I’m trying to do a very simple FC Neural network. I have 2 GPUs on my machine, I’ve followed this tutorial to make the code use 2 GPUs: Data Parallel
For some reason, I’m unable to train the model, the error I keep getting is
RuntimeError: cudnn RNN backward can only be called in training mode
The solution seemed very trivial, to set the model to training mode before forward
call, but that doesn’t fix the issue at all. I tried many different ways to actually set the model to train mode, but none worked.
Here’s my code:
Class
class ABC(nn.Module):
def __init__(self, inp_dim_size, hid_dim_size, out_size):
super(ABC, self).__init__()
self.inp_dim_size = inp_dim_size
self.hid_dim_size = hid_dim_size
self.out_size = out_size
self.seq_layer = nn.Sequential(
nn.Linear( self.inp_dim_size, self.hid_dim_size ),
nn.ELU(),
nn.Dropout(0.4),
nn.Linear(self.hid_dim_size, self.hid_dim_size // 2 ),
nn.ELU(),
nn.Dropout(0.4),
nn.Linear(self.hid_dim_size // 2, self.hid_dim_size // 2),
nn.ELU(),
nn.Dropout(0.3),
nn.Linear(self.hid_dim_size // 2, self.out_size)
)
def forward(self, X_batch):
output_scores = self.seq_layer(X_batch)
return output_scores
Train code
:
for epoch in range(num_epochs): # loop over the dataset multiple times
rl, ns = 0.0, 0
for i, data in enumerate(trainloader, 0):
# get the inputs; data is a list of [inputs, labels]
inputs, labels = data
inputs = inputs.to(device)
scores = labels.to(device)
br, _, _ = scores.shape
# zero the parameter gradients
optimizer.zero_grad()
# forward + backward + optimize
predictions = model(inputs)
loss = criterion(predictions,scores.view(br, 1))

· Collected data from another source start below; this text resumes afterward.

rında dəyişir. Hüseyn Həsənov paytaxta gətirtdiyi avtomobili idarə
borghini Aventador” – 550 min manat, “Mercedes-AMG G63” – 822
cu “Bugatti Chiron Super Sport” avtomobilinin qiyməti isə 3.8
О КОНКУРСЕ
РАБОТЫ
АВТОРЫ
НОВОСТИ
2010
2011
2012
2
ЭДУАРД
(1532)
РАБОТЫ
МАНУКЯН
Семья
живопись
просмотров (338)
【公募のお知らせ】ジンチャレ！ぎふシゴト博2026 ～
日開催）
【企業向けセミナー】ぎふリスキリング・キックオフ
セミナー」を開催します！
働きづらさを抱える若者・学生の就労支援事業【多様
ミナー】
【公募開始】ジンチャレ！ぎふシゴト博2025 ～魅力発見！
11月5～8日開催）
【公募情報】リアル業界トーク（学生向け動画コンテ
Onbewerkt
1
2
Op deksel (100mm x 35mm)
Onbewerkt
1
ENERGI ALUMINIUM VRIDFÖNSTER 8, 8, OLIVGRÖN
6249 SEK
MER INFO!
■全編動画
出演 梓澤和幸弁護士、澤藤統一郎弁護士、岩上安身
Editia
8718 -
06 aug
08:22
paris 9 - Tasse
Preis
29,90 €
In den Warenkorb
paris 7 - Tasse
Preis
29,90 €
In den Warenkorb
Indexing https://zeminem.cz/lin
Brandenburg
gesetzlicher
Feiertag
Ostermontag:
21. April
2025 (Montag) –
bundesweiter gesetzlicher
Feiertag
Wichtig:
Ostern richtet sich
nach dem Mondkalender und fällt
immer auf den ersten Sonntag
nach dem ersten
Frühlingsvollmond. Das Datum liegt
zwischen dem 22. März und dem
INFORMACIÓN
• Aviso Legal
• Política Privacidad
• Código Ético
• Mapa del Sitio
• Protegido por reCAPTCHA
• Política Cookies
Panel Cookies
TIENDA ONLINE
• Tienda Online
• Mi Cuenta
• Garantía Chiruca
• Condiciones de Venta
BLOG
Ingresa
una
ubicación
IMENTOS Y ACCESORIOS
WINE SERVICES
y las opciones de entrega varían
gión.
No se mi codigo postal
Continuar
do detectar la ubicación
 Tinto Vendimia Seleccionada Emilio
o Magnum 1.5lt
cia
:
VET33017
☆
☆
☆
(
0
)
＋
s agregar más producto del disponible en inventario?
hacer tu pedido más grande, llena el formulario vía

loss.backward(retain_graph = True)
optimizer.step()
...
model = ABC(103, 51, 1)
if torch.cuda.device_count() > 1:
model = nn.DataParallel(model)
model.to(device)
model = model.train()
else:
model = model.to(device)
model = model.train()
It’s been pretty frustrating trying to solve seemingly easy issue without any results. Any inputs will be highly appreciated. TIA !